Presente in tutto il bacino del Mediterraneo, la rogna dell'olivo è causata da un batterio, denominato Pseudomonas savastanoi pv savastanoi, che penetra nei tessuti vegetali attraverso le ferite causate da grandine e gelo, ma anche attraverso i tagli di potatura o le lesioni causate dalla pratica dell'abbacchiatura.
Il batterio una volta penetrato nella pianta si moltiplica e si diffonde, causando i ben visibili cancri, formazioni legnose, contenenti le comunità batteriche, che in certe condizioni si fessurano lasciando fuoriuscire un liquido ricco di microrganismi.
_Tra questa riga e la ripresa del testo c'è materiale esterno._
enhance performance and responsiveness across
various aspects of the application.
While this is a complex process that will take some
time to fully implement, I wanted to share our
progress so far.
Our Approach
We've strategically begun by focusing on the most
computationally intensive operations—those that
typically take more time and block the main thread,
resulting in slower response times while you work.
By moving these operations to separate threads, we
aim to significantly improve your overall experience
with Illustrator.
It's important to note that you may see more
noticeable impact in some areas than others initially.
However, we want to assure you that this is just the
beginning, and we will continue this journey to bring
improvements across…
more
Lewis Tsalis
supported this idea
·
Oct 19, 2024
Nell'olivicoltura moderna il principale metodo di diffusione di P. savastanoi è tramite gli strumenti impiegati per la potatura delle piante. Per questo è essenziale seguire cinque semplici regole elencate in un precedente articolo per limitare il contagio. Ad oggi non esistono cure, ma solo strumenti di prevenzione. Tuttavia nella lotta contro la rogna dell'olivo la ricerca sta facendo passi avanti e un interessante studio pubblicato lo scorso agosto da un gruppo di ricerca portoghese ipotizza l'impiego di batteri per il biocontrollo della rogna dell'olivo.
Il biocontrollo della rogna dell'olivo
Per biocontrollo si intende la capacità di alcuni microrganismi di uccidere o inibire lo sviluppo di altri microrganismi, questa volta patogeni. Già oggi esistono sul mercato diversi agrofarmaci registrati che sono in grado di bloccare lo sviluppo di funghi grazie proprio all'azione di batteri antagonisti.Il gruppo di ricercatori portoghesi si è dunque chiesto se esistono in natura batteri in grado di devitalizzare o inibire lo sviluppo di P. savastanoi. E per farlo hanno analizzato la superficie e l'interno di foglie, rami e cancri appartenenti a due cultivar di olivo diversamente suscettibili alla rogna (Cobrancosa e Verdeal Transmontana).
In laboratorio sono state dunque isolate sessanta 'specie' di batteri che sono poi stati moltiplicati in vitro per studiare la loro capacità di contrastare la moltiplicazione di P. savastanoi. I microrganismi più promettenti, in tutto ventisette, sono poi stati utilizzati per effettuare dei test su alcune piante di olivo cresciute in vaso.
A questo link è possibile leggere lo studio condotto da Diogo Mina, José Alberto Pereira, Teresa Lino-Neto e Paula Baptista. Sintetizzando possiamo dire che il ceppo denominato P41 di Bacillus amyloliquefaciens ha dimostrato le maggiori capacità di inibire lo sviluppo della rogna dell'olivo grazie alla produzione di metaboliti in grado di uccidere o frenare lo sviluppo dei batteri.
Questo batterio è stato in grado di ridurre significativamente la gravità della malattia (43,7%), il peso dei cancri (55,4%) e la popolazione di P. savastanoi (26,8%). Non solo, l'azione stimolante del ceppo P41 di B. amyloliquefaciens ha anche portato ad un aumento del peso secco dei germogli (55%) e del contenuto di acqua delle radici (39,6%) di piante malate di rogna.
Sviluppi futuri nella difesa dalla rogna dell'olivo
La scoperta fatta dai ricercatori portoghesi è di sicuro interesse e solleva delle speranze nella difesa degli olivi dalla rogna. Eppure siamo ancora molto distanti da vedere impiegato il ceppo P41 di B. amyloliquefaciens in campo. Da un lato infatti deve essere ancora studiata l'efficacia di questo batterio, anche nelle condizioni di pieno campo, dall'altro bisogna trasformare un essere vivente in un agrofarmaco registrato e utilizzabile dagli agricoltori.I primi test rivelano infatti il ruolo antagonista del ceppo P41, ma non sono sufficienti a stabilire se sia davvero efficace nel prevenire o curare la rogna. E questo è il secondo aspetto. Oggi la rogna si diffonde principalmente attraverso le lame degli attrezzi utilizzati per la potatura che passando da una pianta infetta ad una sana allargano il contagio. Per evitarlo basterebbe sanificare gli attrezzi (ad esempio con un prodotto a base di ossicloruro di rame) tra una pianta e l'altra. Cosa che però solo saltuariamente viene fatta per motivi di tempo e praticità.
Dunque utilizzare un batterio per prevenire il contagio sarebbe sostanzialmente inutile, visto che già ci sono dei prodotti di chimica di sintesi efficaci al 100%. Altra cosa sarebbe se il biocontrollo riuscisse a curare le piante malate o ad attenuare i sintomi della malattia. In quel caso ci troveremmo davanti ad una vera svolta perché in questo modo anche olivi compromessi o agli stadi iniziali di infezione potrebbero tornare produttivi.